■ EXERCISE DESCRIPTION
Skip the pictures. Give all the data again exactly.

---------- STORED DATA

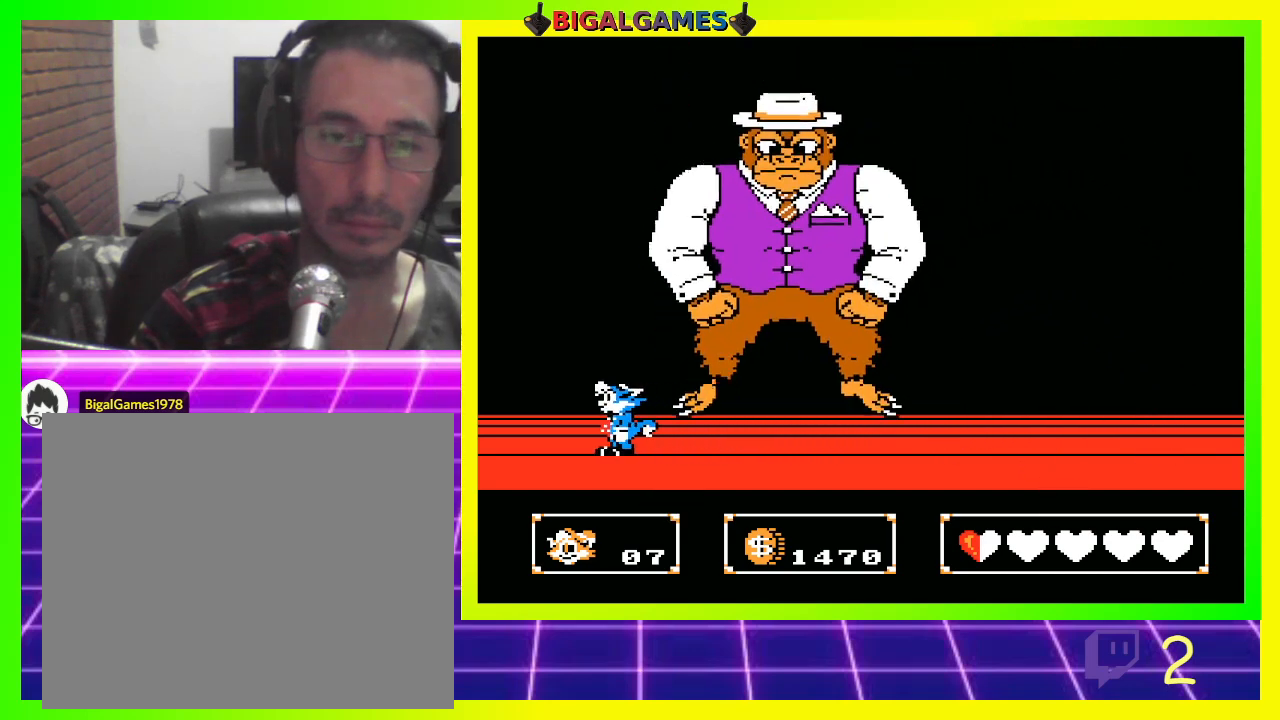
{"dt_ms": 500, "buttons": ["CIRCLE", "DPAD_RIGHT"], "left_stick": "center", "right_stick": "center", "events": [[367, "DPAD_LEFT", "up"], [433, "CIRCLE", "down"], [500, "DPAD_RIGHT", "down"]]}
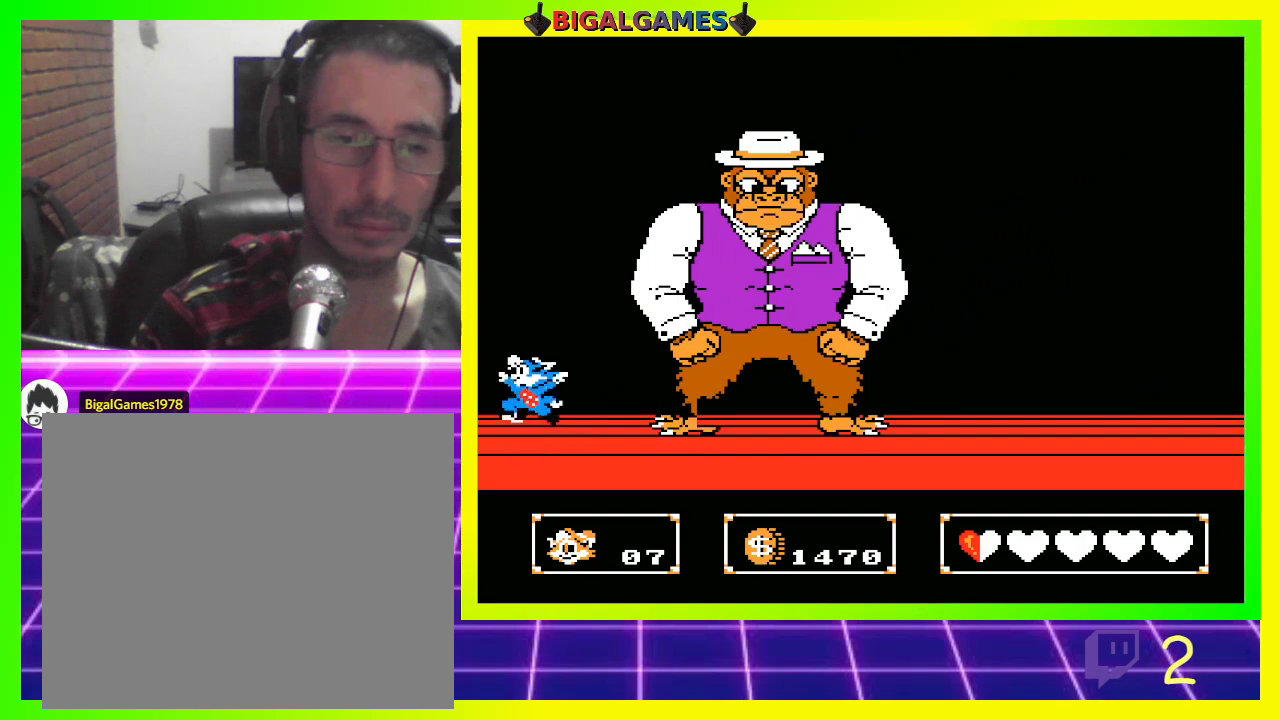
{"dt_ms": 500, "buttons": ["DPAD_LEFT"], "left_stick": "center", "right_stick": "center", "events": [[267, "CIRCLE", "up"], [267, "CROSS", "down"], [267, "DPAD_RIGHT", "up"], [333, "CROSS", "up"], [400, "DPAD_LEFT", "down"]]}
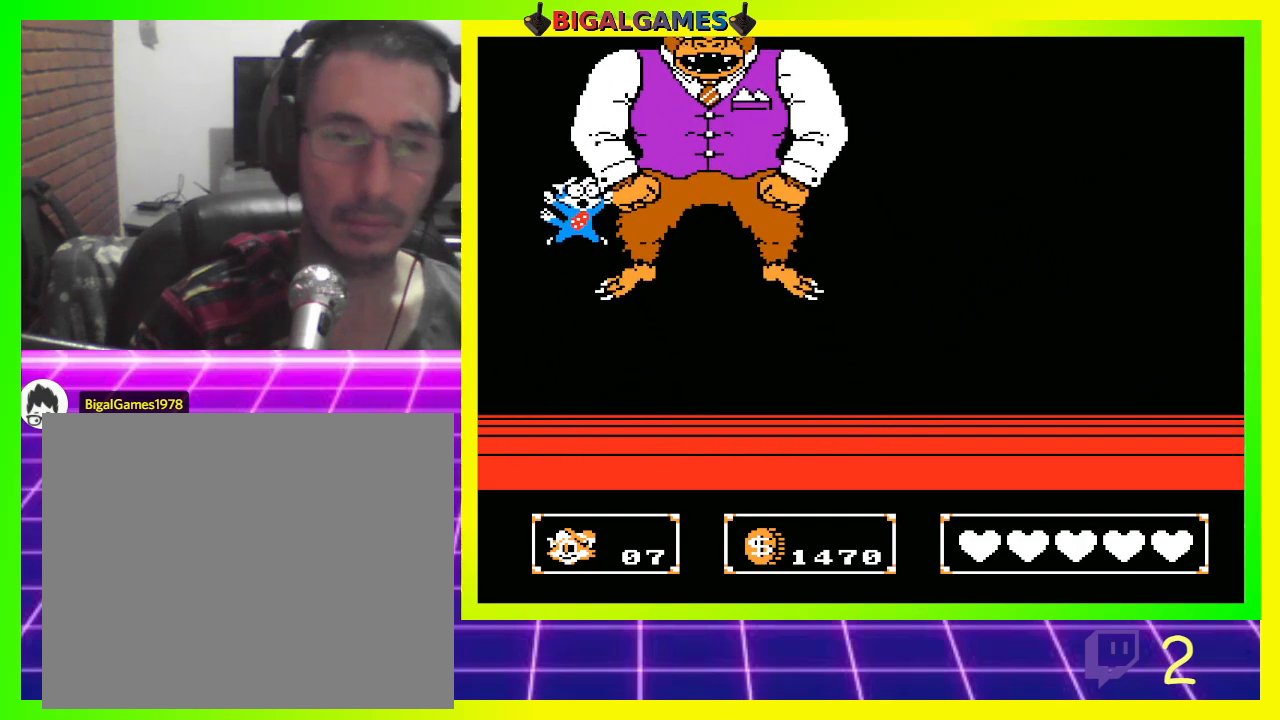
{"dt_ms": 500, "buttons": [], "left_stick": "center", "right_stick": "center", "events": [[400, "DPAD_LEFT", "up"]]}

--------------------

■ EXERCISE RESPONSE
{"dt_ms": 500, "buttons": ["CIRCLE", "DPAD_RIGHT"], "left_stick": "center", "right_stick": "center", "events": [[367, "DPAD_LEFT", "up"], [433, "CIRCLE", "down"], [500, "DPAD_RIGHT", "down"]]}
{"dt_ms": 500, "buttons": ["DPAD_LEFT"], "left_stick": "center", "right_stick": "center", "events": [[267, "CIRCLE", "up"], [267, "CROSS", "down"], [267, "DPAD_RIGHT", "up"], [333, "CROSS", "up"], [400, "DPAD_LEFT", "down"]]}
{"dt_ms": 500, "buttons": [], "left_stick": "center", "right_stick": "center", "events": [[400, "DPAD_LEFT", "up"]]}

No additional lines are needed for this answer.